The four of them sat in silence, the silence that comes from old comrades who know each other so well that communication doesn’t require words. Drerigari, the oldest, was eye-level with her oversized and overflowing stein, the benches here not being built with dwarven anatomy in mind. Gallian, sometimes called Blueknife or Bleeding Wind, seemed to slip in and out of the shadows, occasionally startling a server when one stopped by. Cerridian of Dry Lake was her opposite; loud, boisterous, and seemingly incapable of keeping still. Last was Sir Jerrem Mornfeld. Technically, he no longer merited the “Sir”; his oaths of service long-since voided by a matter of honor, but few would dare tell the huge man that, even if he was momentarily not wearing his almost legendary suit of giant-forged armor. He was, after all, still carrying a greatsword made of red crystal, one which muttered in dead languages and reeked of old blood.
Most of the tavern’s other patrons were wise enough to stay well away from them; even if the four lacked any malicious intent and wanted nothing but a quiet drink, everyone knew their kind, and those who drew near to such types would find themselves sucked in to their activities, intentionally or not. It was simply how things worked, as sure as the turning of the seasons. One old man, though, perhaps so old he no longer cared about his fate, pulled a chair over to their table and sat down, facing them.
The four exchanged glances. By unspoken decision, it was Sir Jerrem who spoke for the group this time.
“May we… help you?” he asked, his voice measured and eerily calm.
“No, no, no, no, yes… I can help you!” said the newcomer. “Heard you was going along the Old North Road, towards Crownbreaker Ford.”
Sir Jerrem nodded, gesturing for the man to continue. Though none but her allies saw it happen, one of Gallian’s unguessably large collection of knives made its way to the palm of her hand.
“Well, just thought I’d warn you, then, ‘bout the bandits!”
“Bandits.” Jerrem’s voice was now flat.
“Oh, aye. Small army of them. Hardly anyone can travel up the Old North Road. The weak they just plain rob bare, the strong pay a ‘toll’ to avoid too much trouble. Terrible thing.”
Drerigari snorted. “Have you no guards in this town? No patrols? No warriors?”
“Aye, of course we do! But the bandits don’t come out when they spy a great force of armed men tromping about, and we can’t root them out of their hidey-hole. No one knows where ‘tis, for one!”
Cerridian tossed a coin in the air, where it seemed to vanish, then casually plucked it from behind the old man’s ear. “So, a noseless hound could follow this trail. You know where they are, and you’ll tell us… for a small fee.”
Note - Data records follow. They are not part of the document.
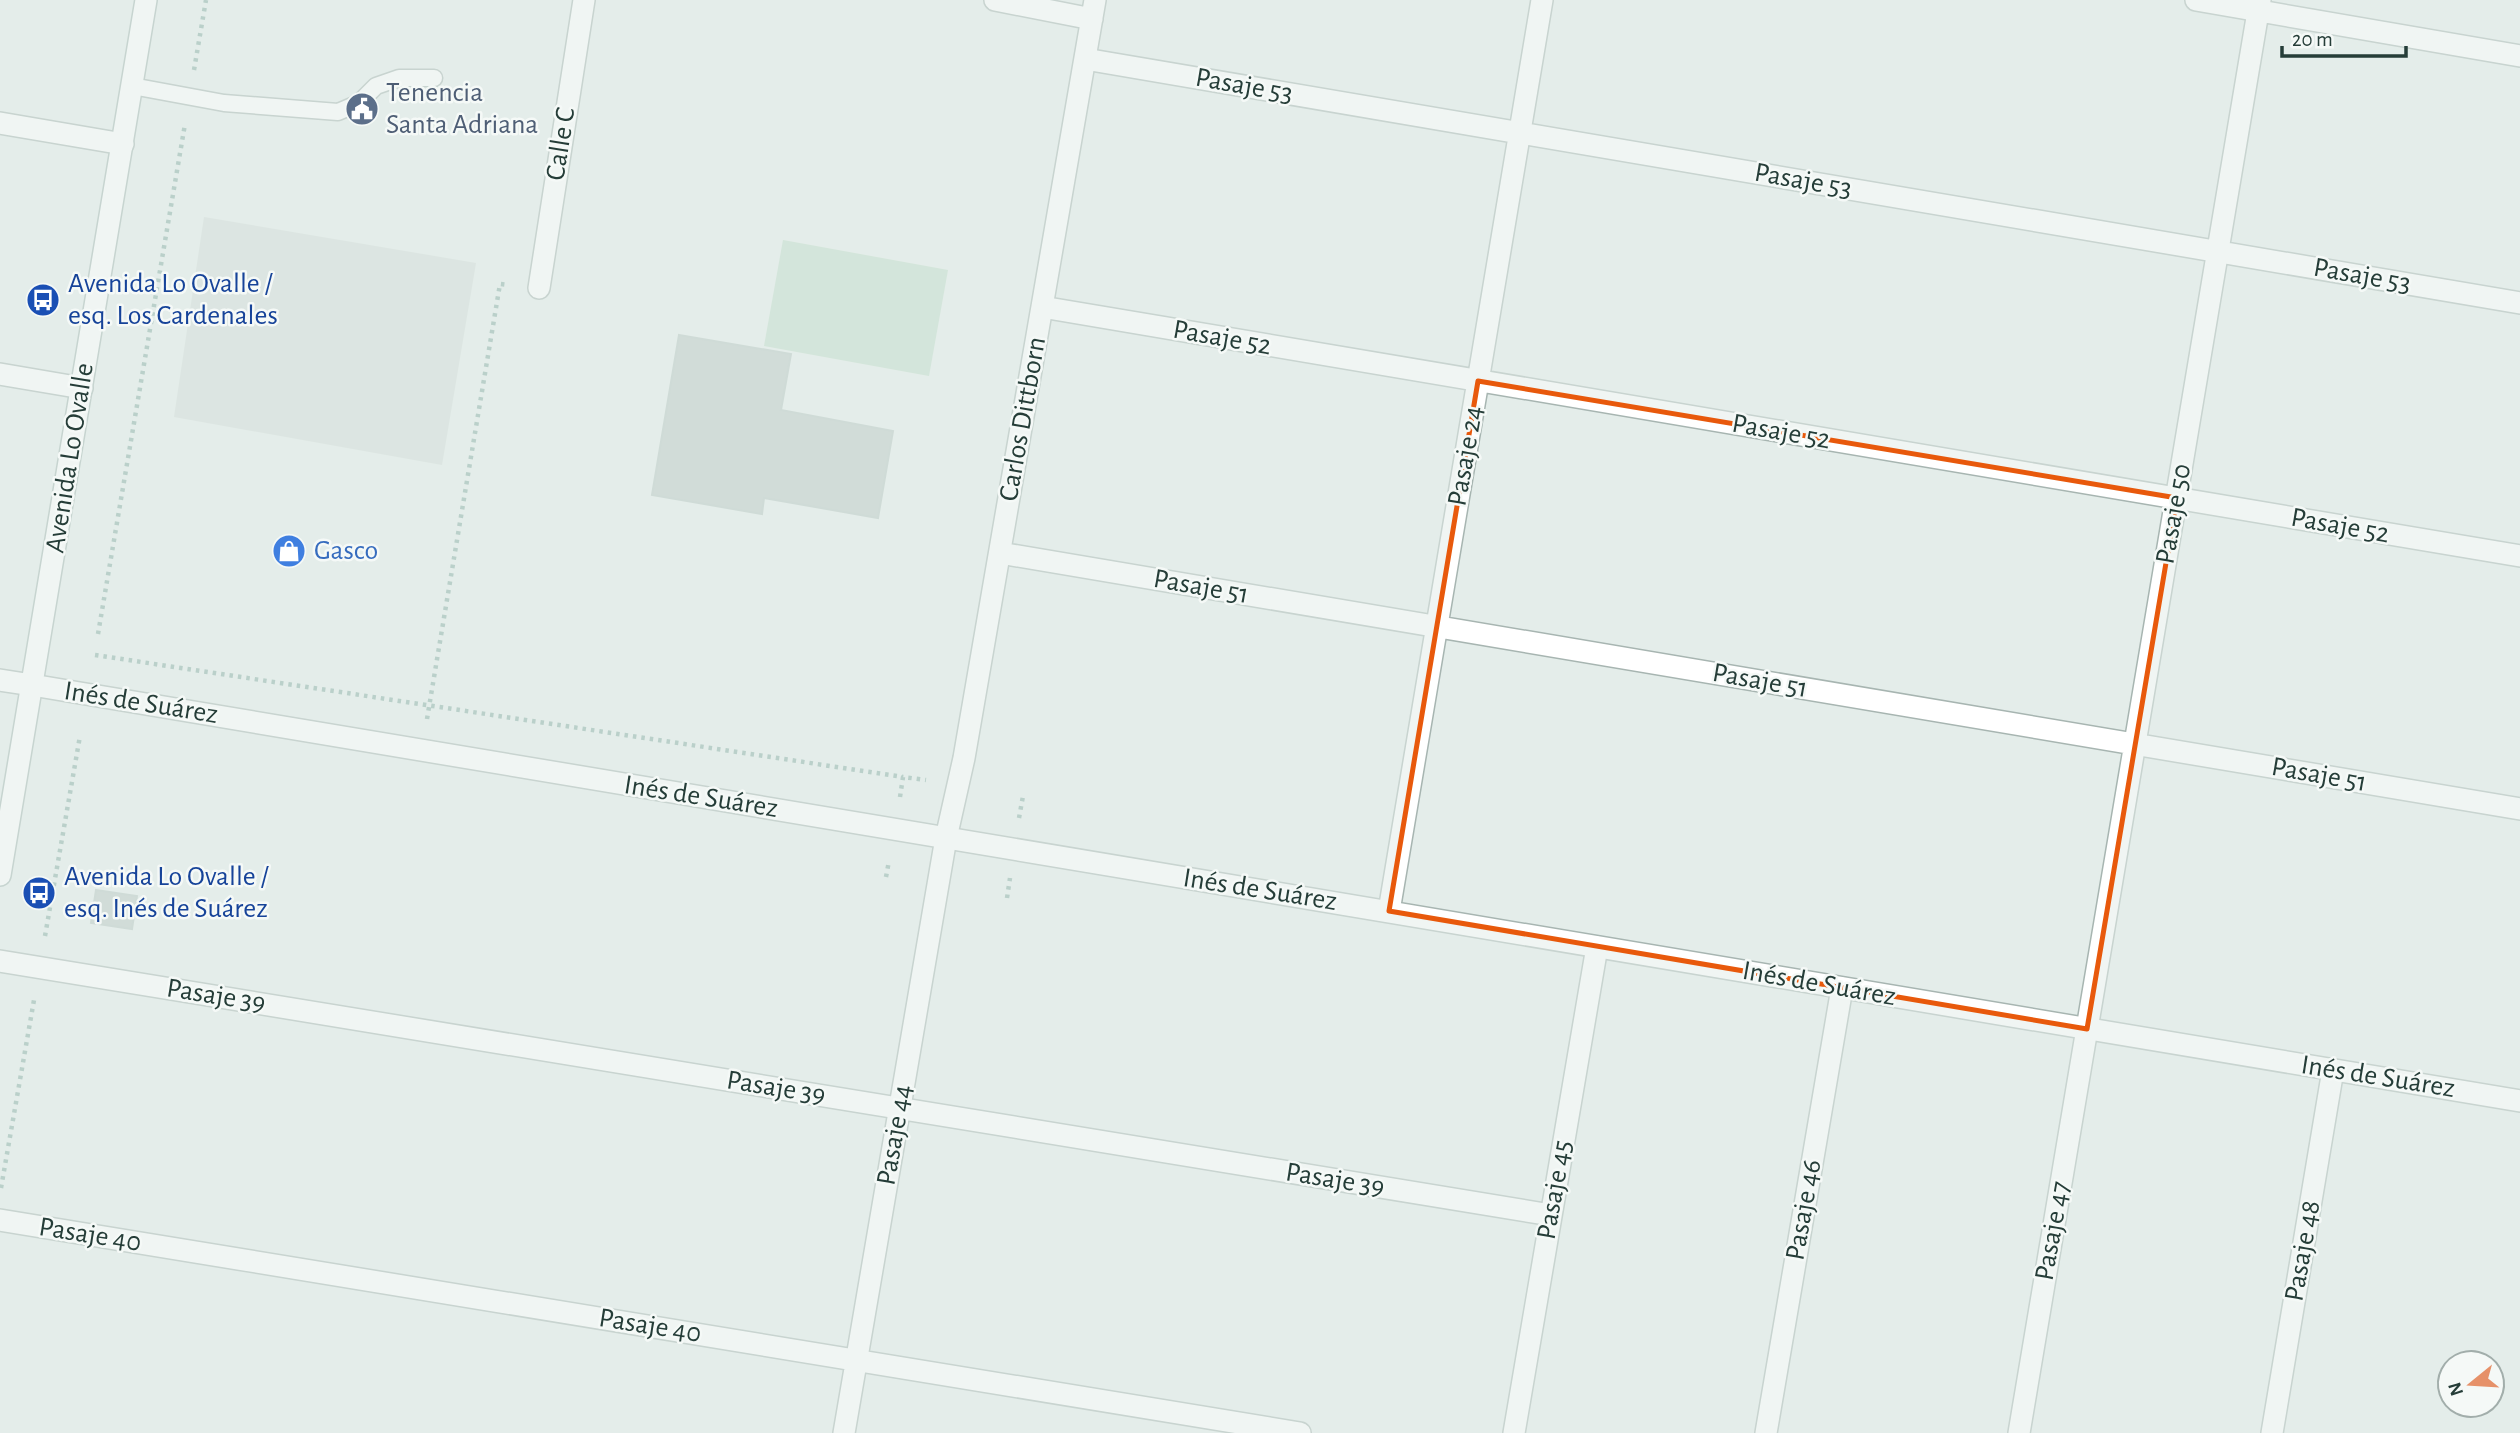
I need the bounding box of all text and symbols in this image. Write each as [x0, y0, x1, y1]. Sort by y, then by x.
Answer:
scale bar [2282, 14, 2406, 58]
text: 20 m [2292, 29, 2333, 50]
street label: Pasaje 53 [1193, 64, 1295, 108]
place label: Tenencia Santa Adriana [386, 79, 538, 139]
public building icon: Tenencia Santa Adriana [343, 90, 381, 128]
street label: Calle C [541, 106, 581, 182]
street label: Pasaje 53 [1752, 159, 1854, 203]
street label: Pasaje 53 [2311, 254, 2413, 298]
place label: Avenida Lo Ovalle / esq. Los Cardenales [68, 270, 278, 330]
bus stop icon: Avenida Lo Ovalle / esq. Los Cardenales [24, 281, 62, 319]
street label: Pasaje 52 [1171, 316, 1273, 360]
street label: Carlos Dittborn [995, 335, 1051, 503]
street label: Avenida Lo Ovalle [41, 361, 99, 555]
street label: Pasaje 24 [1443, 404, 1489, 508]
street label: Pasaje 52 [1730, 410, 1832, 454]
street label: Pasaje 50 [2151, 462, 2197, 566]
street label: Pasaje 52 [2289, 504, 2391, 548]
shop icon: Gasco [270, 532, 308, 570]
place label: Gasco [314, 537, 378, 565]
street label: Pasaje 51 [1151, 565, 1251, 609]
street label: Pasaje 51 [1710, 659, 1810, 703]
street label: Inés de Suárez [62, 677, 220, 729]
street label: Pasaje 51 [2269, 753, 2369, 797]
street label: Inés de Suárez [622, 771, 780, 823]
place label: Avenida Lo Ovalle / esq. Inés de Suárez [64, 863, 269, 923]
street label: Inés de Suárez [1181, 864, 1339, 916]
bus stop icon: Avenida Lo Ovalle / esq. Inés de Suárez [20, 874, 58, 912]
street label: Inés de Suárez [1740, 957, 1898, 1011]
street label: Pasaje 39 [165, 974, 267, 1018]
street label: Inés de Suárez [2299, 1051, 2457, 1103]
street label: Pasaje 39 [725, 1066, 827, 1110]
street label: Pasaje 44 [872, 1082, 918, 1188]
street label: Pasaje 45 [1533, 1138, 1577, 1242]
street label: Pasaje 39 [1284, 1158, 1386, 1202]
street label: Pasaje 46 [1781, 1158, 1827, 1262]
street label: Pasaje 47 [2031, 1179, 2075, 1283]
street label: Pasaje 48 [2280, 1198, 2326, 1304]
street label: Pasaje 40 [37, 1213, 143, 1257]
street label: Pasaje 40 [597, 1304, 703, 1348]
north arrow [2436, 1349, 2506, 1419]
text: N [2445, 1380, 2467, 1398]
“No, no, no, yes, a small one. Very small.”
Negotiations then commenced. When they were done, the old man left happily, and the four took out an old parchment map.
“Those bandits are ill news for this poor town”, whispered Gallian.
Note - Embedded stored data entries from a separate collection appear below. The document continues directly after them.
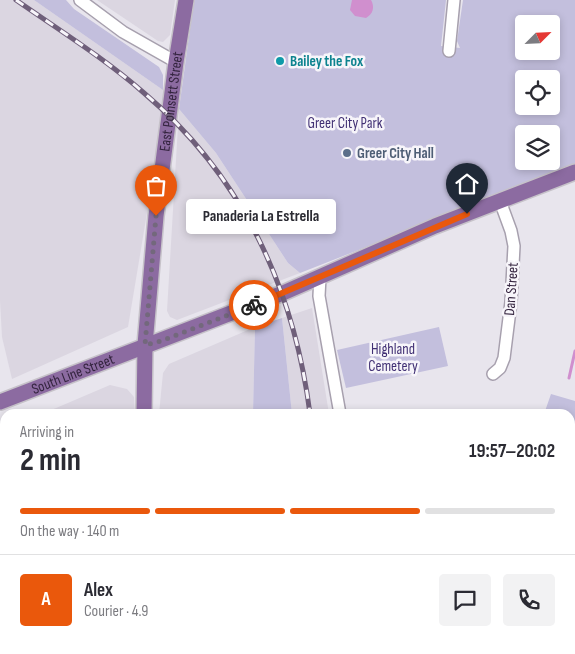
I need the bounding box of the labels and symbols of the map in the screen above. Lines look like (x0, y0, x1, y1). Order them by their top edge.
north arrow (515, 15, 560, 60)
street label: East Poinsett Street (155, 50, 188, 153)
place label: Bailey the Fox (290, 52, 364, 71)
marker: Bailey the Fox (274, 55, 286, 67)
park label: Greer City Park (307, 114, 383, 133)
place label: Greer City Hall (357, 144, 434, 163)
marker: Greer City Hall (341, 147, 353, 159)
pin (446, 163, 488, 214)
pin (135, 165, 177, 216)
callout: Panaderia La Estrella (186, 198, 336, 234)
street label: Dan Street (500, 261, 523, 316)
courier (229, 280, 279, 330)
park label: Highland Cemetery (368, 340, 418, 376)
street label: South Line Street (29, 350, 117, 399)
“True. Most trade has to go up and down that road. The bandits are causing these folk much misery.” Jerrem finished off his drink.
“Well, there’s the place the old man described.” Cerridian’s finger circled a small squiggle on the map. “An old mill. Probably part of the remains of a great castle, filled with twisty underground passages.”
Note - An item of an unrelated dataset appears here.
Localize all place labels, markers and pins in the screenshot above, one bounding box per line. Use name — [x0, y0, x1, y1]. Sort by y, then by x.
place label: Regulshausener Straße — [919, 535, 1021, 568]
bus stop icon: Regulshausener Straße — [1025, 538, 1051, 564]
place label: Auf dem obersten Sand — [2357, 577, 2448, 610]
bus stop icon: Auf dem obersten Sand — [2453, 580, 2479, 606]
Drerigari snorted with laughter. “I know something of that! I’ll bet there’s warrens all through these woods. Using them, those bandits can pop up anywhere, anywhere at all. Clever rodents. Hm. I wonder what else might be lost deep down among those ancient halls?”
Gallian studied the map some more. “Can you guess the likely bounds of these tunnels?”
Drerigari’s finger traced a complex line around the map. Sir Jerrem followed after with a pen, making quick marks. They all looked at the completed project.
“I think I see what we have to do”, said Jerram. “I don’t like it, but we all know it’s the only way.”
Cerridian flipped a slim blade into the air, caught it, and stuck it back into his boot. “Yes. We’ll end up being a day late for our meeting, but if we go here,” he tapped the map, “and then here, we’ll completely skirt the bandits’ territory. We got our coin’s worth from the old man.”
Sir Jerrem began to fold the map. “We certainly did. One pointless distraction avoided, at any rate.”
The group departed the inn, completely avoided the highwaymen, and made it to their meeting in the capital without any incident, though they were mildly rebuked for their lateness.
Rereading this, it occurs to me this band might someday run into Haldebard.